Amor ectópico, fuera de sitio, lacerante como dentellada de diamante sobre superficie de cristal. Contemplamos su lento y ¿homicida?/¿suicida? crecimiento, incapaces de extirpar la inviabilidad de este ser tan incomprensible como informe. Cada día que transcurre descentra un poco más nuestro alcohólico centro de gravedad. Yo no estoy y tú te vas. Yo me voy y tú no estás. ¿Cuántas estrellas mueren cada noche? ¿Acaso gritan al fallecer? ¿Por qué giran tanto las ideas y tan poco los sentimientos que tratamos de esconder? La distancia es siempre relativa, hasta que se convierte en abismo tatuado en la planta de los pies. Somos enanos que se creen gigantes tras contemplar su reflejo en un espejo de feria, pero en el circo no hay magia, sólo trucos y nadie puede enseñarnos a convertir lo que no es en lo que es. La vida es una carretera trazada por un niño epiléptico y tú y yo sólo queremos vomitar en el arcén.

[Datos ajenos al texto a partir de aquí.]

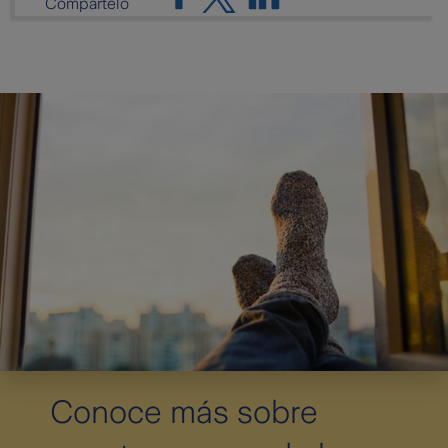
Compártelo
Conoce más sobre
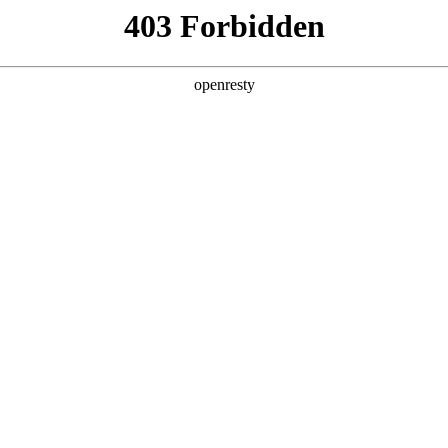
产品及服务
行业解决方案
合作伙伴
投资者关系
国际数码助力零售行业效率跃升
2026 / 01 / 28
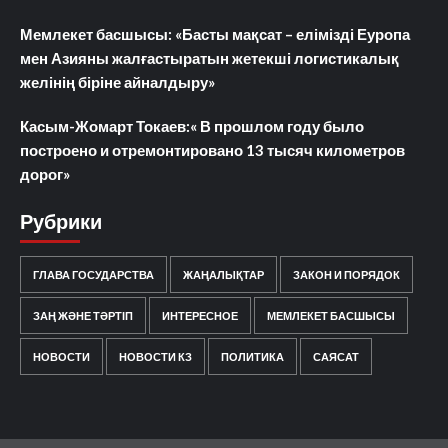
Мемлекет басшысы: «Басты мақсат – елімізді Еуропа
мен Азияны жалғастыратын жетекші логистикалық
желінің біріне айналдыру»
Касым-Жомарт Токаев:« В прошлом году было
построено и отремонтировано 13 тысяч километров
дорог»
Рубрики
ГЛАВА ГОСУДАРСТВА
ЖАҢАЛЫҚТАР
ЗАКОН И ПОРЯДОК
ЗАҢ ЖӘНЕ ТӘРТІП
ИНТЕРЕСНОЕ
МЕМЛЕКЕТ БАСШЫСЫ
НОВОСТИ
НОВОСТИ КЗ
ПОЛИТИКА
САЯСАТ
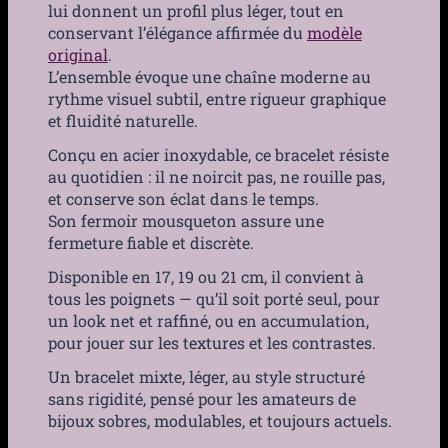
lui donnent un profil plus léger, tout en
conservant l’élégance affirmée du
modèle
original
.
L’ensemble évoque une chaîne moderne au
rythme visuel subtil, entre rigueur graphique
et fluidité naturelle.
Conçu en acier inoxydable, ce bracelet résiste
au quotidien : il ne noircit pas, ne rouille pas,
et conserve son éclat dans le temps.
Son fermoir mousqueton assure une
fermeture fiable et discrète.
Disponible en 17, 19 ou 21 cm, il convient à
tous les poignets — qu’il soit porté seul, pour
un look net et raffiné, ou en accumulation,
pour jouer sur les textures et les contrastes.
Un bracelet mixte, léger, au style structuré
sans rigidité, pensé pour les amateurs de
bijoux sobres, modulables, et toujours actuels.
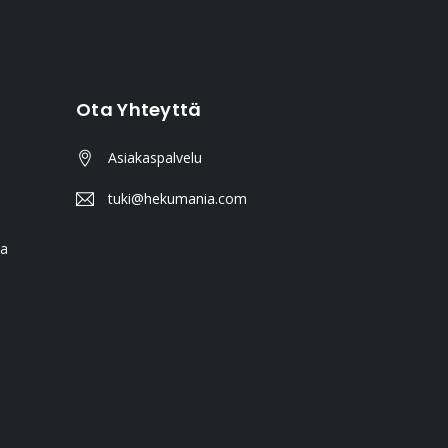
Ota Yhteyttä
Asiakaspalvelu
tuki@hekumania.com
ta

lunes, 14 de septiembre de 2015

Necesito este momento

Necesito este momento, este segundo en el que las cucarachas, ratas y serpientes dejan de existir, este espejismo de paz y días sin lluvia. Necesito este instante de silencio sin rasgar por el filo de ninguna palabra fuera de sitio, de ruidos informes e intangibles, de monstruos amordazados por el humo de la ingrávida inercia insostenible. Necesito cerrar los ojos, quedarme a solas con mi miedo, domesticar el temblor de mis párpados insomnes, resistir el peso de su iniquidad desangelada. Necesito otorgar consistencia a esta burbuja, apuntalar las paredes del paréntesis, quedarme quieta, dejarme (hu)ir. Necesito reconstruir la calma derruida, ensamblar las ruinas, cimentar la fe en lo escondido. Necesito numerar las trece tristes despedidas de Stu Larsen, agitar las manos sin despegar los pies del suelo, decir adiós a los fantasmas, ahogar la pena entre mis lágrimas y esparcir al viento los recuerdos. Necesito incinerar mis dudas, enterrar el esqueleto de tu ausencia, vestir de rojo en el funeral de los valientes. Necesito columpiarme en mi soledad y, cuando la soledad termine, envenenar a todas las alimañas que traten de devorar la seguridad de mi refugio. Necesito matar, pero no morir para poder resucitar.